Literature DB >> 15004737

Do smokers self-administer pure nicotine? A review of the evidence.

Reuven Dar1, Hanan Frenk.   

Abstract

RATIONALE: Nicotine is almost universally believed to be the primary agent motivating tobacco smoking and the main impediment to cessation. A principal argument in support of the presumed reinforcing properties of nicotine is that smokers self-administer pure nicotine. However, the evidence for nicotine self-administration in smokers has not been critically examined.
OBJECTIVES: To review and examine the empirical basis for the assertion that smokers self-administer pure nicotine.
METHODS: We reviewed all the studies we were able to locate that are cited as demonstrating self-administration of nicotine, isolated from tobacco, in normal smokers and non-smokers.

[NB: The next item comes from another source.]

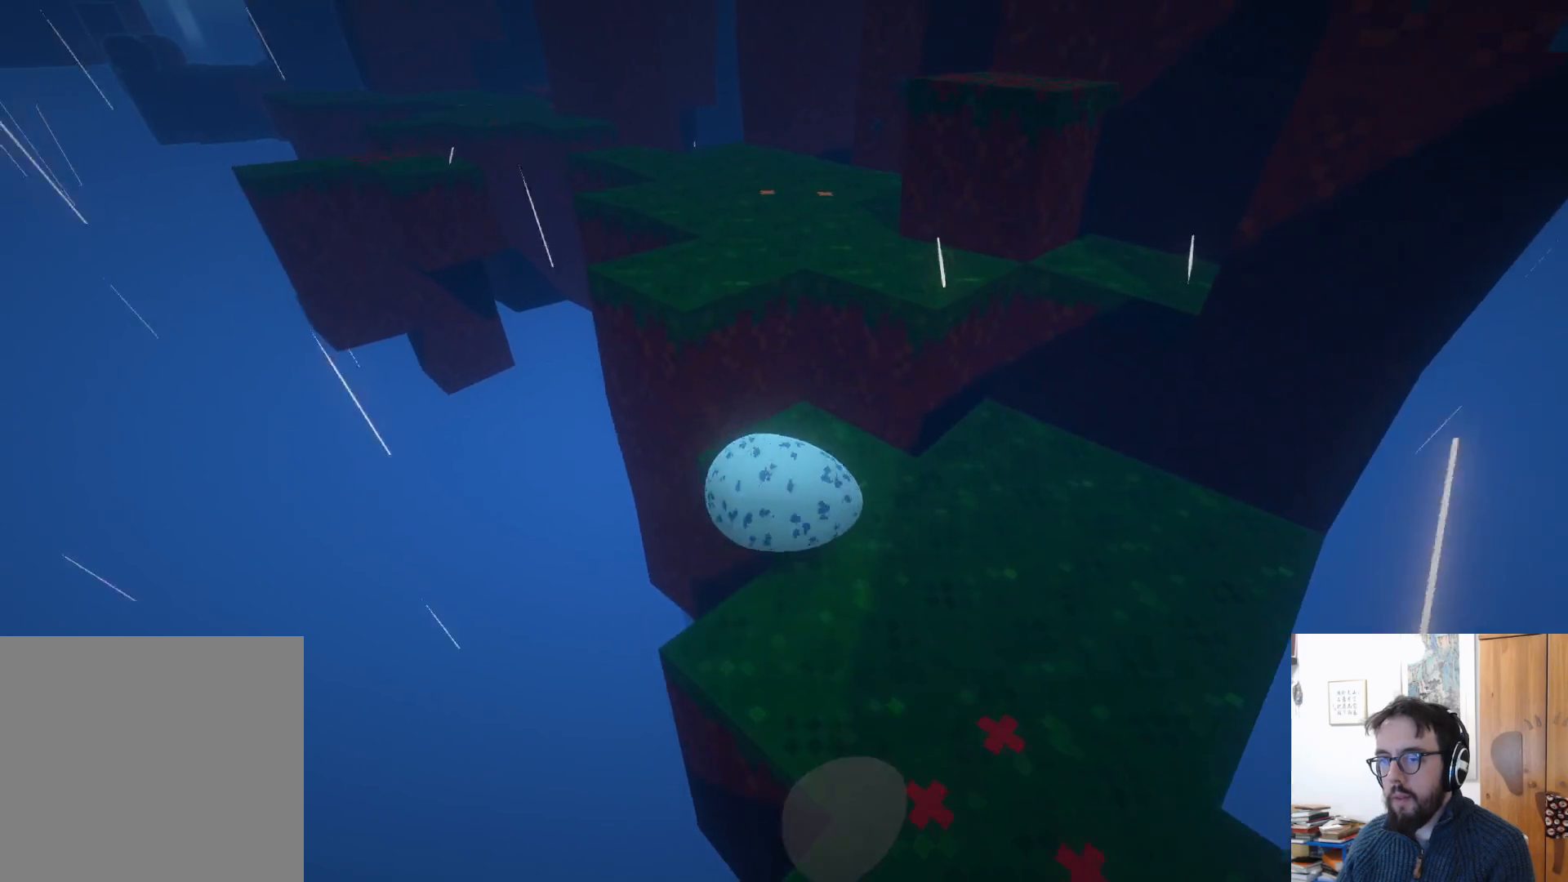
{"buttons": [], "left_stick": "center", "right_stick": "right", "events": [[183, "A", "up"], [317, "left_stick", "center"], [367, "right_stick", "right"]]}
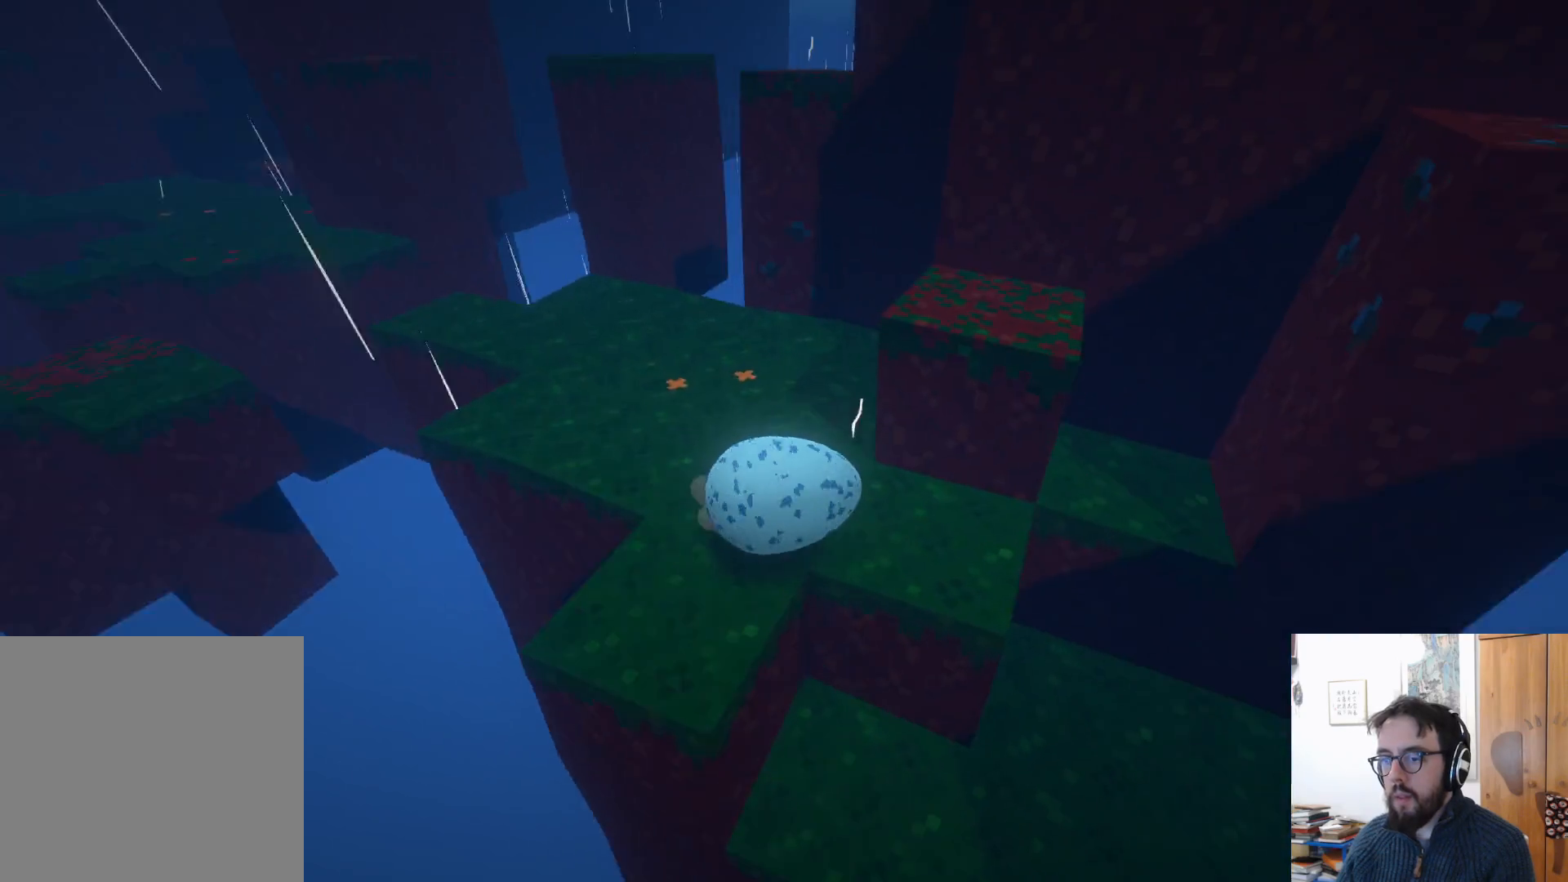
{"buttons": [], "left_stick": "down-right", "right_stick": "right", "events": [[117, "left_stick", "down"], [333, "left_stick", "down-right"]]}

These studies investigated self-administration of intravenous nicotine, nicotine gum and nicotine spray. Using the authors' own criteria, we examined whether these studies in fact demonstrate nicotine-self administration.
RESULTS: None of the studies we reviewed demonstrated nicotine self-administration in smokers. Both smokers and non-smokers failed to show preference for nicotine over placebo in any of these studies, including in a series of six reports of overnight abstinent smokers having access to nicotine nasal spray, a rapidly absorbed form of nicotine.
CONCLUSIONS: The common statement that smokers self-administer pure nicotine lacks empirical support. Smokers in fact do not administer pure nicotine in any of the forms studied to date, even when abstinent and presumably nicotine-deprived. This conclusion necessitates a critical re-examination of the nicotine addiction thesis.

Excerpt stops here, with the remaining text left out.